Thanksgiving gives us a four-day weekend, but lest we forget, first came the great pain that nearly starved those newly arrived on these shores, or almost killed the nation in the crib during the Late Unpleasantness of the 1860s.

Today, another great pain has given many Americans this Monday off work. It's the American way. Give 'em a happy ending every time.

How American, how all-American, how America. Today we honor those who've given their lives to defend their country, those killed in action or behind where the action was supposed to be. After all, in wars these days, how can you tell where the lines are on the battlefield? The whole point of today's enemy is to get behind whatever lines might be out there and do their damage. Then fade back into the crowd.

Uniforms? The Geneva Convention? Those are for winners. Losers like today's enemy need to be a little more cunning. As P.J. O'Rourke once noted, only losers hijack airplanes and fly them into buildings. Winners have air forces.
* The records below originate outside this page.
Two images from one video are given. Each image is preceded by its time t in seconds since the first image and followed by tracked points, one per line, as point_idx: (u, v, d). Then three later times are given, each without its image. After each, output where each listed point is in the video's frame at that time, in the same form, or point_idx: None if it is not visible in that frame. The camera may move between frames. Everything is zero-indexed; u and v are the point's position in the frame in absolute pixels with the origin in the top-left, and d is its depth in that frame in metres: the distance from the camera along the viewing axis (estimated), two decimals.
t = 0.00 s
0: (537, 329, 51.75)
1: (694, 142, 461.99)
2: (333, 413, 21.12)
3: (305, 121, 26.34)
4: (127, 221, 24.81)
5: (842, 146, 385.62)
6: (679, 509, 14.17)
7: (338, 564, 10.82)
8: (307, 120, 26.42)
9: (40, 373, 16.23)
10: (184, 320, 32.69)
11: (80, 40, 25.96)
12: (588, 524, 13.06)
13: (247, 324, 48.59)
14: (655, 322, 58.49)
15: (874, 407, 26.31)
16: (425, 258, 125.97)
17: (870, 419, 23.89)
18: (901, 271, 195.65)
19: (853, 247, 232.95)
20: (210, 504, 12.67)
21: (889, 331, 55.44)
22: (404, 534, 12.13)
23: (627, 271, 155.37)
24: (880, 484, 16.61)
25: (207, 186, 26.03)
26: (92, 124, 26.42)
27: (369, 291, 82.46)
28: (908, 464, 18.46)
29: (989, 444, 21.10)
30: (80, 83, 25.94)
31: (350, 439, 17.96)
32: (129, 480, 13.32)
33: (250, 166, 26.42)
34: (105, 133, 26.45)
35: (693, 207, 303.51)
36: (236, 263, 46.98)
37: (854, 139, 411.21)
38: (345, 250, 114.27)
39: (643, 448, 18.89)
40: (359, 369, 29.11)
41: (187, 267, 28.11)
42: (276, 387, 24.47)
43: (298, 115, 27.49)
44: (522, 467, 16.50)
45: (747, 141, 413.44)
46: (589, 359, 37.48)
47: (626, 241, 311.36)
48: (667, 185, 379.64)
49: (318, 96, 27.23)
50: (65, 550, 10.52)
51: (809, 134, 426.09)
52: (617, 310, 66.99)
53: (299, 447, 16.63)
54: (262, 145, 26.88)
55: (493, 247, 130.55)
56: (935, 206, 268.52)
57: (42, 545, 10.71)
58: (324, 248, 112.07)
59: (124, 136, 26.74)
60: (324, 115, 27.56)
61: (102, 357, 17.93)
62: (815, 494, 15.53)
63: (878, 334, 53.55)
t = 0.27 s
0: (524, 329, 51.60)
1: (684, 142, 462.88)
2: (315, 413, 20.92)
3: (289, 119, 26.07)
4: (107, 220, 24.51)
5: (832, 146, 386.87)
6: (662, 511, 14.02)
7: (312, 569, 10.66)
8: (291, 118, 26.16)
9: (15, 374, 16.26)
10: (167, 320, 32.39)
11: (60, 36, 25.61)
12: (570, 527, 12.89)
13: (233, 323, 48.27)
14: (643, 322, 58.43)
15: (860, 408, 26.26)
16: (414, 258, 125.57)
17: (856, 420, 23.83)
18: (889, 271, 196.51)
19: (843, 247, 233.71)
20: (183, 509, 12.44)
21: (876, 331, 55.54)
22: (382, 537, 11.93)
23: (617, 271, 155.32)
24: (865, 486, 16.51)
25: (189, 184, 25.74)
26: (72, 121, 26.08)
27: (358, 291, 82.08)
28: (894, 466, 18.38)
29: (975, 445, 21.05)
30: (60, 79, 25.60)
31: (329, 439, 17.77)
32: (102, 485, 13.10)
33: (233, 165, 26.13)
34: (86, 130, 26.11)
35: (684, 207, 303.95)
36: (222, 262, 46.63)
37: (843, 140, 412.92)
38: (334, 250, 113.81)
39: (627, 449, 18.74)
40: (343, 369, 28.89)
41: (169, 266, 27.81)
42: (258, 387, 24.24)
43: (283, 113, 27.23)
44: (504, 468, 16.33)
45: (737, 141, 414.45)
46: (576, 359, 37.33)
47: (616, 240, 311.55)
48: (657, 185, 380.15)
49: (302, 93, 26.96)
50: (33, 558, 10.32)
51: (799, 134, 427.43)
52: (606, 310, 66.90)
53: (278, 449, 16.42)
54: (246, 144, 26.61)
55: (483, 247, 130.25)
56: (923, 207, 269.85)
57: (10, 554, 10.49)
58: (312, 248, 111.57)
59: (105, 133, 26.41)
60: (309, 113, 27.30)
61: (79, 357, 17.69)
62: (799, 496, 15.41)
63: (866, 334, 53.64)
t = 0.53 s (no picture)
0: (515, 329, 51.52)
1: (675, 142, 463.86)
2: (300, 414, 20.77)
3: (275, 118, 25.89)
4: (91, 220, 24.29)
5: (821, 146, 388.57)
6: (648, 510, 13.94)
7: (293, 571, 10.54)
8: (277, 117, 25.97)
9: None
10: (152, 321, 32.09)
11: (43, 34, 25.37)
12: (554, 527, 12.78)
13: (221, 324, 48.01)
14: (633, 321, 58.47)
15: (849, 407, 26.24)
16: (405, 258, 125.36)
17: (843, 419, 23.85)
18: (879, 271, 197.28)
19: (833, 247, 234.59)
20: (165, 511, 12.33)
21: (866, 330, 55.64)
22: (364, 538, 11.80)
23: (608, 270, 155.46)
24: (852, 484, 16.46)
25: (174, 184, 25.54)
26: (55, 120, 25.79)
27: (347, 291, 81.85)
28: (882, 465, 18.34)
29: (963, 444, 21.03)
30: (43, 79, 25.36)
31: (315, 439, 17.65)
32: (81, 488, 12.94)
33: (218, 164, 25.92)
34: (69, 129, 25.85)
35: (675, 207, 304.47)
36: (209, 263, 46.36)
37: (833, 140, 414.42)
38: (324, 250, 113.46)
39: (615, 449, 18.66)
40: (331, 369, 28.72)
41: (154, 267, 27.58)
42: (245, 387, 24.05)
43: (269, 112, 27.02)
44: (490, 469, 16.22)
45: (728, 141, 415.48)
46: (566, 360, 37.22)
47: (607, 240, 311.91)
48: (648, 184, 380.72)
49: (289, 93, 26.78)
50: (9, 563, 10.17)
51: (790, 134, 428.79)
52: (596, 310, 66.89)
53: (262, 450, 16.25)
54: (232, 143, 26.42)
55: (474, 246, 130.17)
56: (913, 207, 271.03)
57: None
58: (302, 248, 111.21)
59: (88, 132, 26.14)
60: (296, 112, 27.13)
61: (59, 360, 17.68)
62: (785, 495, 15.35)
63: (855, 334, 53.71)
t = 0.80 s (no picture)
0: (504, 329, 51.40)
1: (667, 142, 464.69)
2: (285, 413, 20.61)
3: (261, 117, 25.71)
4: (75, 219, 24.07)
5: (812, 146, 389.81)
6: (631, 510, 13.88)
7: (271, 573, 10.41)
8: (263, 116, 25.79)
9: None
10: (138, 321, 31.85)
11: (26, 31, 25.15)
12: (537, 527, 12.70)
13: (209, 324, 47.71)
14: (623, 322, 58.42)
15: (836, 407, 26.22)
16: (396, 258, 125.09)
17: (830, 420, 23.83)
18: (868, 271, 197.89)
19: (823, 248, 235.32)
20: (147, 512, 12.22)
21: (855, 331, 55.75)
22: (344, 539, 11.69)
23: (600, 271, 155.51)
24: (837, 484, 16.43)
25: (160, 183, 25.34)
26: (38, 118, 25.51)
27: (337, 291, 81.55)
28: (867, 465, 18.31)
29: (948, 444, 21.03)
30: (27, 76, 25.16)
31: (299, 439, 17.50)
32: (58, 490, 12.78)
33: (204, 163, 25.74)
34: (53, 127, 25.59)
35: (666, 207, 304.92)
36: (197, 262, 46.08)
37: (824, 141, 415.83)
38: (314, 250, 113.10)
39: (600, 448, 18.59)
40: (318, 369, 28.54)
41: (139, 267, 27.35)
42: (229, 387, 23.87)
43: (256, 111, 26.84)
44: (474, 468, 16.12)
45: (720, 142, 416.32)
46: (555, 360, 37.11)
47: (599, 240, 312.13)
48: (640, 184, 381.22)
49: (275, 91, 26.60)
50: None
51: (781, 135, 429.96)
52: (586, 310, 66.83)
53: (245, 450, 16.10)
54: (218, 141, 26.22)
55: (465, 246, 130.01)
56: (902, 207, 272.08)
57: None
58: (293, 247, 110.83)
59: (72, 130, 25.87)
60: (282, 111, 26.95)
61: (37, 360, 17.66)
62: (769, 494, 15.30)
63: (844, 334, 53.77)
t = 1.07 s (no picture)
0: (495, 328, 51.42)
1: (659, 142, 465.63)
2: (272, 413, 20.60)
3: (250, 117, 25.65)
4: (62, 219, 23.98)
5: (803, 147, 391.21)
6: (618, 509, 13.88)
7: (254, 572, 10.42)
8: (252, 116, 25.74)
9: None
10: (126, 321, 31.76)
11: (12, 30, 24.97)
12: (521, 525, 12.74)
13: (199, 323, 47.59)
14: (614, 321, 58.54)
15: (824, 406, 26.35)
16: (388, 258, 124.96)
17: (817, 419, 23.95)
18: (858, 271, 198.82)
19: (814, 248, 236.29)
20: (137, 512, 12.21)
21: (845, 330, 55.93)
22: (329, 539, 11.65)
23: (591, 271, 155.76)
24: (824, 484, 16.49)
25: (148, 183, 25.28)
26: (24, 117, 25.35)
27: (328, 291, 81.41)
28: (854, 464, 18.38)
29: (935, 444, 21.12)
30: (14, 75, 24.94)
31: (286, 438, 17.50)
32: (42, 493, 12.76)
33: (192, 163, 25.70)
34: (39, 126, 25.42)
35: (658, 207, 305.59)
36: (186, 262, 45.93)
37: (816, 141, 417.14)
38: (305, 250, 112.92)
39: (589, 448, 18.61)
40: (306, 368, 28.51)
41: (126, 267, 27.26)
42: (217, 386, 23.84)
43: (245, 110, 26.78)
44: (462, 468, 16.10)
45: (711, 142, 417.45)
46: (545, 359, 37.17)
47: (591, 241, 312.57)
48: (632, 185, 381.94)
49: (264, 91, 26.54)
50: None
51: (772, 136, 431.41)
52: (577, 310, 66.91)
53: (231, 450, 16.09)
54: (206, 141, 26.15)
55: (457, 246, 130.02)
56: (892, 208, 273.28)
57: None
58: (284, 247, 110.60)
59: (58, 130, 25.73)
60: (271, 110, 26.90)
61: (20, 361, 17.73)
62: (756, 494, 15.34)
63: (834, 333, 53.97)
We pause today to remember those who are beyond it all now. And who were denied the best parts of life. Who died, many in their prime, so the rest of us could barbecue and watch baseball games today.

And you know what? We doubt they'd want it any other way.
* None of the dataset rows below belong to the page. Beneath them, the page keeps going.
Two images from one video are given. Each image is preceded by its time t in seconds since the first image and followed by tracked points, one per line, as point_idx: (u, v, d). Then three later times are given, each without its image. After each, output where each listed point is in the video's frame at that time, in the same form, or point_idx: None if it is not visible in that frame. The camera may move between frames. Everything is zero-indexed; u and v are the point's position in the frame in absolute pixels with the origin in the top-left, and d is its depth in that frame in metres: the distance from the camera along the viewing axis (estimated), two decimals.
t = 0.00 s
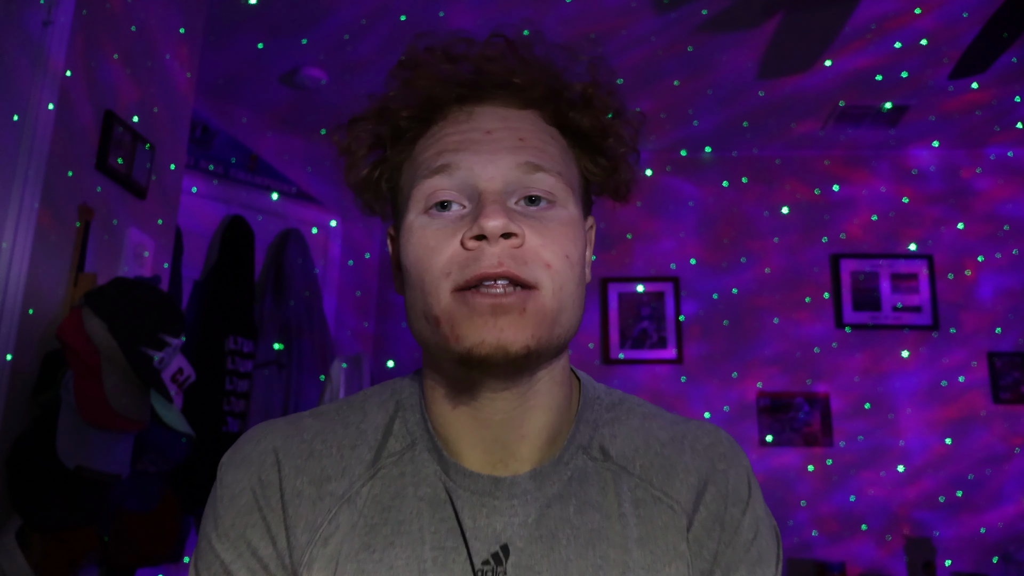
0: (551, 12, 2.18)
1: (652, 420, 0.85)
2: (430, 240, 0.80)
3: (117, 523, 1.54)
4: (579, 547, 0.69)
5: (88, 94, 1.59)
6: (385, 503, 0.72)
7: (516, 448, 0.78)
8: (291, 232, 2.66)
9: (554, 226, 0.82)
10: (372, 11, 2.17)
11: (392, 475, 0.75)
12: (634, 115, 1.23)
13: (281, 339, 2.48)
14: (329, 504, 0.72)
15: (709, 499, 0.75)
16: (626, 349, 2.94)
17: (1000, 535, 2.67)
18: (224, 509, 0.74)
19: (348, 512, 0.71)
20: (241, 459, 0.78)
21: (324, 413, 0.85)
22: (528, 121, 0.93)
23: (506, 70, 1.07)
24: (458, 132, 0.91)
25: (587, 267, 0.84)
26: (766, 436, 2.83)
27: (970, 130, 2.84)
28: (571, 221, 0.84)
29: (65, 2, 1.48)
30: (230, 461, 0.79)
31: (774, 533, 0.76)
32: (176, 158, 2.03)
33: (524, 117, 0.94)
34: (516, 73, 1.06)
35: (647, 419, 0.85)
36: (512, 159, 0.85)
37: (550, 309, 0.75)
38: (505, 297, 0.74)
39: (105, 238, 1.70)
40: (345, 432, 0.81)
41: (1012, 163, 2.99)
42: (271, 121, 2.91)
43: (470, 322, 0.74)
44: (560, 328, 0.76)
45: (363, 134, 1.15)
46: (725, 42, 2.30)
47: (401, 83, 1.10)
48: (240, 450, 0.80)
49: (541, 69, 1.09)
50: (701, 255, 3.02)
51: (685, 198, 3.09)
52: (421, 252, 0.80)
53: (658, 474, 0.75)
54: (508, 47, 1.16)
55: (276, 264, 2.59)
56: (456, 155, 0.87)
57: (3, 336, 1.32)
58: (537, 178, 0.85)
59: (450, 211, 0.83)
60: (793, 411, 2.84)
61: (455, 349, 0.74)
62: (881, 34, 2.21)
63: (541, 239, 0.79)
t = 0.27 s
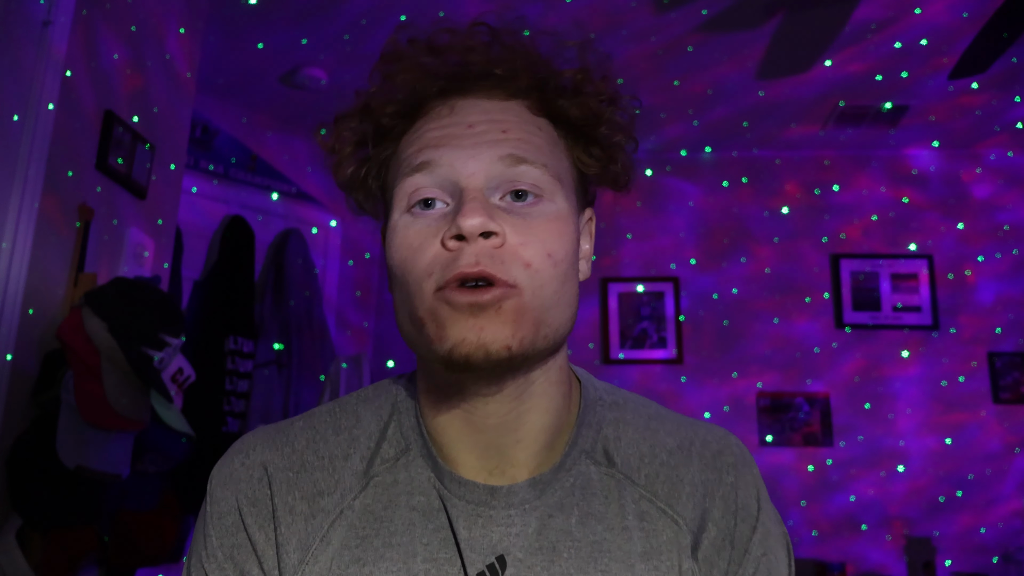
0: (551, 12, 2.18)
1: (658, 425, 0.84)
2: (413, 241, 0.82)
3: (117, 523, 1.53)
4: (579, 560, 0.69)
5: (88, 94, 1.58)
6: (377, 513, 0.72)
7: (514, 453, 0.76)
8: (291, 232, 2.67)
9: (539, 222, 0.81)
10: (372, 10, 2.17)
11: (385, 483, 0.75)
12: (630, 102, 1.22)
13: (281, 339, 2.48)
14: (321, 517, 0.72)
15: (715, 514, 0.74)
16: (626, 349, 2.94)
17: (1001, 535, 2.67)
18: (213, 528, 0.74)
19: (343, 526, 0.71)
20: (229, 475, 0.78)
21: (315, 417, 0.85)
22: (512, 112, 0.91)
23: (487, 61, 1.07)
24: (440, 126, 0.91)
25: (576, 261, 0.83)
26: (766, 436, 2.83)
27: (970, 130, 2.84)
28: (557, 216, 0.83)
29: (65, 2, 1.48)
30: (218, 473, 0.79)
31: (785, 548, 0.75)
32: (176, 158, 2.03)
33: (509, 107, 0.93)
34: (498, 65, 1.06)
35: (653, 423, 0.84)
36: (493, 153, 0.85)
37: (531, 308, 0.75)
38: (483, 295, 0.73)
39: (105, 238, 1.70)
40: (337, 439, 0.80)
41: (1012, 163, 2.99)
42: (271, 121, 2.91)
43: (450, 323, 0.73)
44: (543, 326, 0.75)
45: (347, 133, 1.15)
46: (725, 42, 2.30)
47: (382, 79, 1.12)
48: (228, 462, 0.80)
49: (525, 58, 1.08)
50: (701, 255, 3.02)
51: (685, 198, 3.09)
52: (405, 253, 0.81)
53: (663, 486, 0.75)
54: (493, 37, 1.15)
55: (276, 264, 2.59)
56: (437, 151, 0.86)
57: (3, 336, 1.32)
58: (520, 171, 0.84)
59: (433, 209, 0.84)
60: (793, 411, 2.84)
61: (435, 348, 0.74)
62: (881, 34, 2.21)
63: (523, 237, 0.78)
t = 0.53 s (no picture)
0: (550, 12, 2.18)
1: (669, 429, 0.84)
2: (423, 235, 0.80)
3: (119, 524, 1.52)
4: (587, 559, 0.69)
5: (88, 94, 1.58)
6: (383, 502, 0.72)
7: (516, 450, 0.76)
8: (291, 232, 2.66)
9: (549, 231, 0.79)
10: (372, 10, 2.17)
11: (391, 475, 0.75)
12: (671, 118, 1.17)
13: (281, 339, 2.48)
14: (322, 503, 0.72)
15: (725, 518, 0.74)
16: (626, 348, 2.94)
17: (1001, 535, 2.67)
18: (219, 505, 0.74)
19: (345, 514, 0.71)
20: (239, 456, 0.78)
21: (328, 407, 0.85)
22: (540, 117, 0.89)
23: (518, 61, 1.02)
24: (466, 124, 0.89)
25: (583, 274, 0.80)
26: (766, 436, 2.83)
27: (970, 130, 2.84)
28: (568, 227, 0.80)
29: (65, 2, 1.47)
30: (231, 457, 0.79)
31: (794, 556, 0.75)
32: (176, 158, 2.03)
33: (537, 112, 0.90)
34: (527, 68, 1.00)
35: (665, 427, 0.84)
36: (511, 155, 0.82)
37: (530, 317, 0.72)
38: (480, 300, 0.72)
39: (104, 238, 1.70)
40: (347, 429, 0.80)
41: (1012, 163, 2.99)
42: (271, 122, 2.91)
43: (445, 323, 0.71)
44: (542, 337, 0.73)
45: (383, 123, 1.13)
46: (726, 42, 2.29)
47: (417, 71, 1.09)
48: (242, 446, 0.80)
49: (560, 63, 1.03)
50: (701, 255, 3.02)
51: (685, 198, 3.09)
52: (413, 245, 0.80)
53: (675, 489, 0.75)
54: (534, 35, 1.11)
55: (276, 265, 2.59)
56: (458, 149, 0.85)
57: (3, 337, 1.32)
58: (536, 177, 0.82)
59: (447, 206, 0.82)
60: (793, 411, 2.84)
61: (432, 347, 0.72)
62: (881, 35, 2.21)
63: (529, 244, 0.76)
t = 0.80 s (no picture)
0: (550, 12, 2.18)
1: (680, 437, 0.84)
2: (461, 241, 0.77)
3: (120, 526, 1.55)
4: (601, 563, 0.69)
5: (88, 94, 1.58)
6: (397, 504, 0.72)
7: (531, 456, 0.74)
8: (291, 232, 2.67)
9: (588, 254, 0.77)
10: (371, 10, 2.17)
11: (405, 477, 0.74)
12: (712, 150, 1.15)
13: (281, 339, 2.50)
14: (336, 503, 0.72)
15: (734, 527, 0.75)
16: (626, 348, 2.94)
17: (1000, 535, 2.67)
18: (231, 502, 0.73)
19: (357, 515, 0.71)
20: (252, 453, 0.77)
21: (341, 406, 0.83)
22: (592, 137, 0.86)
23: (580, 79, 0.98)
24: (516, 134, 0.86)
25: (615, 300, 0.79)
26: (766, 436, 2.83)
27: (970, 130, 2.84)
28: (608, 251, 0.79)
29: (65, 2, 1.47)
30: (244, 453, 0.78)
31: (799, 566, 0.77)
32: (176, 158, 2.03)
33: (590, 131, 0.87)
34: (586, 88, 0.96)
35: (675, 434, 0.84)
36: (560, 175, 0.80)
37: (563, 340, 0.71)
38: (516, 319, 0.70)
39: (104, 238, 1.70)
40: (360, 429, 0.79)
41: (1012, 163, 2.99)
42: (272, 122, 2.92)
43: (480, 339, 0.70)
44: (570, 359, 0.72)
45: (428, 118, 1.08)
46: (726, 42, 2.29)
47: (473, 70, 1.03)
48: (255, 442, 0.79)
49: (616, 86, 0.99)
50: (701, 255, 3.02)
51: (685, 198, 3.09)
52: (449, 250, 0.77)
53: (686, 497, 0.75)
54: (592, 55, 1.08)
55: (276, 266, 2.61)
56: (506, 160, 0.82)
57: (3, 337, 1.32)
58: (582, 200, 0.80)
59: (489, 215, 0.80)
60: (793, 411, 2.84)
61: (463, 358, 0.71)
62: (881, 35, 2.21)
63: (568, 267, 0.75)
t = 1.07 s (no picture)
0: (550, 12, 2.18)
1: (689, 438, 0.84)
2: (481, 240, 0.79)
3: (119, 525, 1.55)
4: (606, 561, 0.69)
5: (89, 94, 1.59)
6: (405, 497, 0.72)
7: (541, 452, 0.76)
8: (291, 232, 2.67)
9: (607, 253, 0.80)
10: (371, 10, 2.18)
11: (414, 471, 0.74)
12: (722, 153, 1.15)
13: (281, 339, 2.49)
14: (344, 493, 0.72)
15: (742, 528, 0.74)
16: (626, 349, 2.95)
17: (1000, 535, 2.68)
18: (244, 492, 0.74)
19: (366, 505, 0.71)
20: (268, 445, 0.79)
21: (356, 405, 0.85)
22: (609, 139, 0.88)
23: (598, 82, 0.99)
24: (534, 136, 0.87)
25: (632, 298, 0.82)
26: (766, 436, 2.83)
27: (969, 130, 2.84)
28: (626, 251, 0.82)
29: (65, 2, 1.48)
30: (259, 444, 0.79)
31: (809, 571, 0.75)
32: (176, 158, 2.03)
33: (607, 133, 0.89)
34: (604, 90, 0.97)
35: (684, 435, 0.84)
36: (580, 177, 0.82)
37: (582, 336, 0.74)
38: (538, 316, 0.73)
39: (105, 237, 1.70)
40: (372, 424, 0.80)
41: (1012, 163, 2.99)
42: (272, 122, 2.92)
43: (501, 334, 0.72)
44: (591, 355, 0.75)
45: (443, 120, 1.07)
46: (725, 43, 2.30)
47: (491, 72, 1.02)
48: (270, 434, 0.80)
49: (630, 89, 1.00)
50: (701, 255, 3.02)
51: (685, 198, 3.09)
52: (470, 249, 0.79)
53: (694, 497, 0.75)
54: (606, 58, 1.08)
55: (276, 265, 2.61)
56: (526, 161, 0.84)
57: (4, 337, 1.32)
58: (601, 201, 0.83)
59: (510, 216, 0.82)
60: (793, 411, 2.84)
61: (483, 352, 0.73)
62: (880, 35, 2.22)
63: (589, 265, 0.77)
A s somber as this holiday is, the men and women who went into battle (or maybe just put on the uniform and were shot at a recruiting center in Little Rock), probably wouldn't begrudge the rest of us for making the most of it. That is, to live. To be.

The kind of people who put on the uniform aren't usually the kind of people who'd demand the whole country stop and sob for them on a holiday. They were selfless. Not completely, of course, for no human is.

But it takes a whole heaping helping of selflessness to stay in the barracks in the first place as a drill sergeant screams bloody murder because your class-A buttons weren't polished. (Although drill sergeants know: The private who doesn't shine his buttons is the private who doesn't dig the grenade sump, and gets his buddies killed.) The dead are past it all now. Even those who didn't make it to the prime of life, or to the current legal drinking age. Doubtless there are those in Arkansas reading this today who have lost loved ones in service in the near past, and will use part of this day to quietly cry over a grave.

For those who've sacrificed the most for their country over the centuries, we imagine they'd prefer it if we all saluted at the parade today, then went on to live. And laugh. And eat, drink and be merry. And watch the baseball game. And enjoy the grandkids. And do all the things that they would do.

And just be. After all, they gave everything, so that we could.